Does your boss tell you, "If you can't measure it, you can't manage it?" One of the reasons usability doesn't mesh with business at some companies is that it can be difficult to quantify the benefits of good usability. In response, usability gurus have spilled barrels of virtual ink trying to transform usability's qualitative nature into something closer to Six Sigma. One hundred percent ROI on average, they trumpet!
I find these arguments don't survive examination. Face it, websites differ so much in their audiences, tasks and business models that it seems ridiculous to average out their usability ROI. Now, there are all kinds of metrics to quote related to usability, such as time on task, task completion rate, and user satisfaction. However, only rarely can these metrics can be generalized, or compared directly across product lines.

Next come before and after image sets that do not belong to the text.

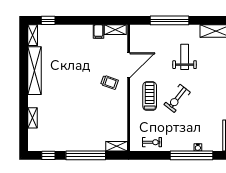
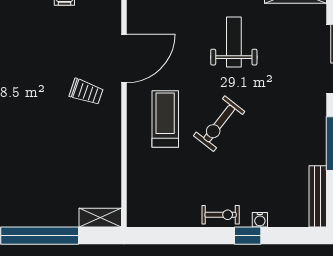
exercise bike: (152, 142) -> (221, 215), moved
window: (192, 155) -> (248, 236), width x0.32

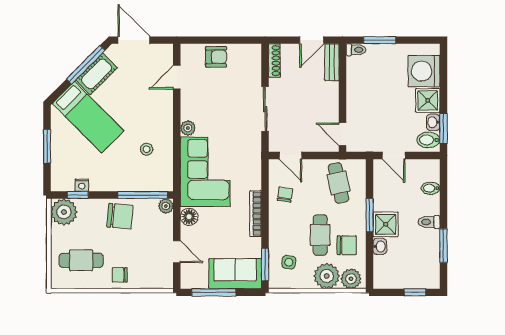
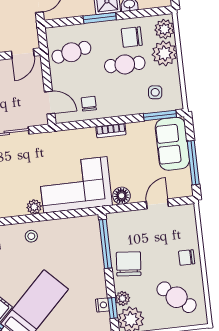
stool: (147, 149) -> (31, 236), moved
door: (290, 155) -> (50, 103), hinge flipped
chair: (285, 195) -> (89, 104), turned 82
plant: (166, 206) -> (123, 299), moved
bookcase: (256, 214) -> (111, 130), width x0.64
chair: (347, 245) -> (132, 37), turned -90
cafe table: (81, 260) -> (177, 297), turned -50
chair: (120, 275) -> (187, 258), turned 90

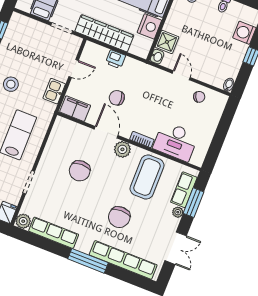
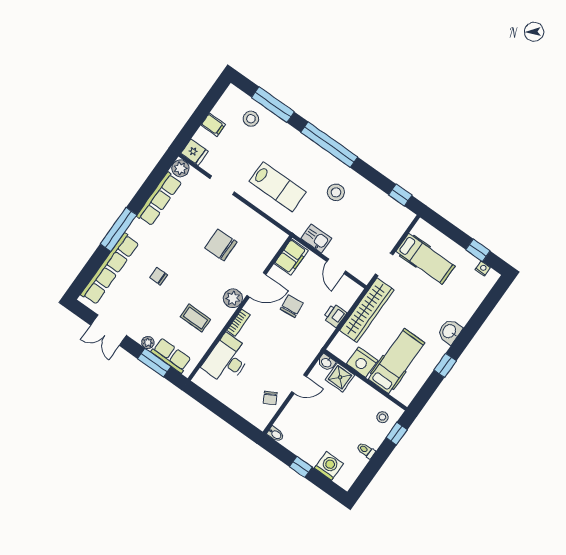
coffee table: (147, 177) -> (195, 318), width x0.54, depth x0.58
chair: (119, 217) -> (159, 276), width x0.54, depth x0.54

In addition, many companies (especially those where usability is new) are not interested in running careful studies and analysis that exclude all other factors. So often, a usability professional must contend with vectors like content updates, marketing spend and seasonal differences all contributing to a before / after analysis.
I have mixed feelings about usability ROI. If your higher-ups insist on you proving it, chances are they're already biased against funding usability. There's better return on your time by emphasizing qualitative benefits along with the numbers:
- Positive customer experiences strengthen your brand.
- Having a usability group helps sales and marketing promote products.
- Don't forget user experience: the overall delightful quality of the user's involvement with your company, offline and on, transcends narrow usability metrics.